TORAH FOR THE NATIONS
The weekly Torah portion and its lessons for all people
Mishpatim, Exodus 21:1-24:18
The Sinaitic Covenant
The narrative of the event known as the Giving of the Torah - when all the people of Israel stood at Mount Sinai, heard the voice of HaShem and undertook to observe all His commandments - is spread over two Torah portions: the previous portion of Yitro and our present portion of Mishpatim .
In Yitro , Exodus chapter 19 told of the assembly of the Children of Israel at the foot of Sinai and of Moses' ascent to the summit of the mountain, while chapter 20 set forth the 10 Commandments, describing the awesome and literally earth-shaking experience when they were revealed.
Then in our present portion of Mishpatim , chapters 21-23 - which make up the greater part of the portion - set forth a multitude of very detailed laws for the Children of Israel, after which the closing section of our portion, Exodus chapter 24, reverts to the narrative of the Giving of the Torah, telling how Moses struck a formal Covenant between God and the Children of Israel to observe this code of law.
The sandwiching of the detailed laws contained in Exodus chapters 21-23 in between the narrative of the Giving of the Torah contained in Yitro chapter 19 and the narrative in Mishpatim chapter 24, indicates that these detailed laws are no less integral to the Sinaitic Code than the Ten Commandments.
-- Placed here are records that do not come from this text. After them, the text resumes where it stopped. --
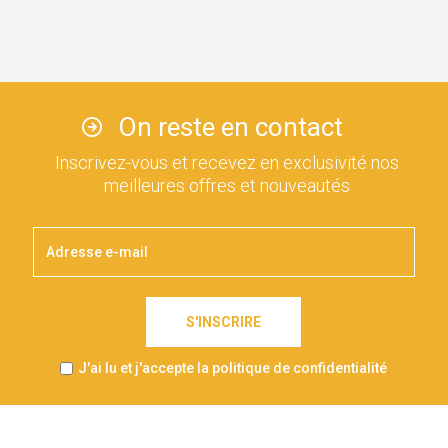
On reste en contact
Inscrivez-vous et recevez en exclusivité nos
meilleures offres et nouveautés
S'INSCRIRE
J'ai lu et j'accepte la politique de confidentialité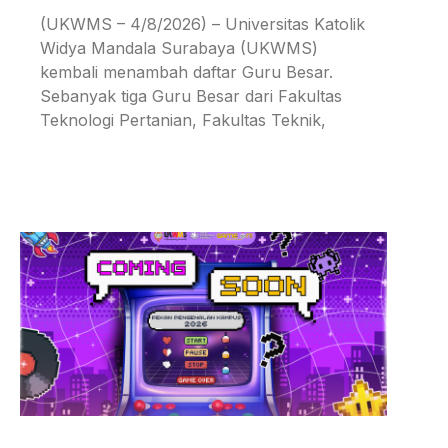
(UKWMS – 4/8/2026) – Universitas Katolik
Widya Mandala Surabaya (UKWMS)
kembali menambah daftar Guru Besar.
Sebanyak tiga Guru Besar dari Fakultas
Teknologi Pertanian, Fakultas Teknik,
Further exposition of all these laws and their ramifications is contained in the other legal sections of the Five Books of Moses, and especially in Leviticus 19-20 and Deuteronomy chapters 12-25.
While the 613 Commandments of the Torah are mandatory only for Israel , the Sinaitic Covenant is of great importance for all peoples and nations, because proper understanding of God's laws for all the nations - the Seven Universal Noahide Commandments - depends upon proper understanding of His laws for Israel . This is because the Seven Universal Laws are the roots of the entire Torah, and all of the 613 Commandments that apply to Israel stem from these roots. Thus the details of the 613 Commandments shed great light on how the general laws of the Noahide Code are to be applied in practice.
Among the detailed commandments in our present portion of Mishpatim there are many that have a direct bearing on the practical application of the Noahide laws prohibiting idolatry, blasphemy, murder, incest, robbery and cruelty to animals as well as the institution of courts of law.
Thus Exodus 21:12-14 differentiates between intentional murder and unintentional manslaughter, which relates to the Noahide prohibition of killing; verses 18-36 enter into the details of the laws of various kinds of damages to person and property, which relate to the Noahide provision for a system of justice. Exodus 21:37-22:14 deals with the detailed laws of theft, which are bound up with the Noahide prohibition of theft; Exodus chapter 23 verses 1-3 and 7-9 relate to legal procedure in courts of law, and so on.
The correct interpretation of the Divine Writ according to a system of exegetical rules has been a labor of love of Torah scholars for thousands of years, and many thick volumes of Talmudic discussion together with an enormous literature of commentaries and legal decisions are devoted to establishing the fine details of all of these laws and how they are to be applied in practical cases in all their variety in actual life.
One of the great challenges facing today's Torah scholars is to define in detail how the Seven Noahide Laws are to be applied today in practical contemporary cases in the light of the relevant laws in the Sinaitic code. This process has now begun as a number of Rabbis under the auspices of the renewed Sanhedrin in Jerusalem are addressing numerous questions being received from growing numbers of gentiles who seriously seek to observe the Noahide laws in the proper way.
Intricate legal issues can only be adjudicated by trained legal minds, and the general student cannot expect to be able to determine matters of Torah law on his or her own without expert guidance.
Nevertheless the Five Books of Moses are available to all the world in translations into many different languages, and some of the classical rabbinical commentaries are also available in English, French, Spanish, Russian etc. This means that gentiles may also study these works and gain insights into the meaning and application of the Seven Noahide Laws from seeing how the Torah teaches about their extrapolation in the 613 Commandments that apply to Israel .
Historically, one of the criticisms directed by some against the Torah pathway was that it consists of too many detailed rules and restrictions that inhibit the instinctive love and passion with which we should serve God. Ironically, the modern world - which has to a large extent thrown off the yoke of religious law and observance - suffers from an endless proliferation of governmental and other regulations and restrictions in every sphere of life down to the most intimate.
The promise of the Sinaitic Code is to give inner freedom and liberation to those who take upon themselves the service of God. Likewise submission to the supreme power of God through embrace of the Noahide Code elevates the righteous of the nations above subordinate powers.
The desire to obey and fulfill God's law is nurtured through regular study of the scriptures and derivative works, each on his or her level. For the more we become familiar with its details and the deeper our understanding of its intent and great wisdom, the stronger our love becomes.